(Transcribed page contents)

%%

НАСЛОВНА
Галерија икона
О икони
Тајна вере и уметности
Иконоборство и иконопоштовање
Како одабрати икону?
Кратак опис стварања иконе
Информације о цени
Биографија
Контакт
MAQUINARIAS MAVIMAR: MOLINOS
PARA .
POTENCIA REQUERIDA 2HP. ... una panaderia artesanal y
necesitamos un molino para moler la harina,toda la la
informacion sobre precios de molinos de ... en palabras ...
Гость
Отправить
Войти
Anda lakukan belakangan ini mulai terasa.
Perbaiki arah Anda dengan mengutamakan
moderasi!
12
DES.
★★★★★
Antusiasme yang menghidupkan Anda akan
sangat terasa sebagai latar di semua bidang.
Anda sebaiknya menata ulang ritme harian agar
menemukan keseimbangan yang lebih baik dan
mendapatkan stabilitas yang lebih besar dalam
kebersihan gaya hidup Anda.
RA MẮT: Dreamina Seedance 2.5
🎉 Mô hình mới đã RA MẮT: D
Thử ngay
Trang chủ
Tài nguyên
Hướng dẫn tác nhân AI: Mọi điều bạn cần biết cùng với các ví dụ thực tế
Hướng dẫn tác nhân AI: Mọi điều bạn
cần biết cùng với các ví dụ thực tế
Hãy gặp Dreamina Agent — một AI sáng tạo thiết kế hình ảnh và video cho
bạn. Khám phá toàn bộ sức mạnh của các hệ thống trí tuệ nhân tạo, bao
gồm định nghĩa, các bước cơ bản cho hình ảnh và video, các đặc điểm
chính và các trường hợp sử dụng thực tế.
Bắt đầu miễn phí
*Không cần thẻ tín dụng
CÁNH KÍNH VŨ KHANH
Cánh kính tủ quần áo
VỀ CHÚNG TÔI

%%

# WHAT IS REQUIRED
Your output must be the exact lines from the one containing "Bắt đầu miễn phí" through the end of the data above, both included, and nothing more.

# RESPONSE
Bắt đầu miễn phí
*Không cần thẻ tín dụng
CÁNH KÍNH VŨ KHANH
Cánh kính tủ quần áo
VỀ CHÚNG TÔI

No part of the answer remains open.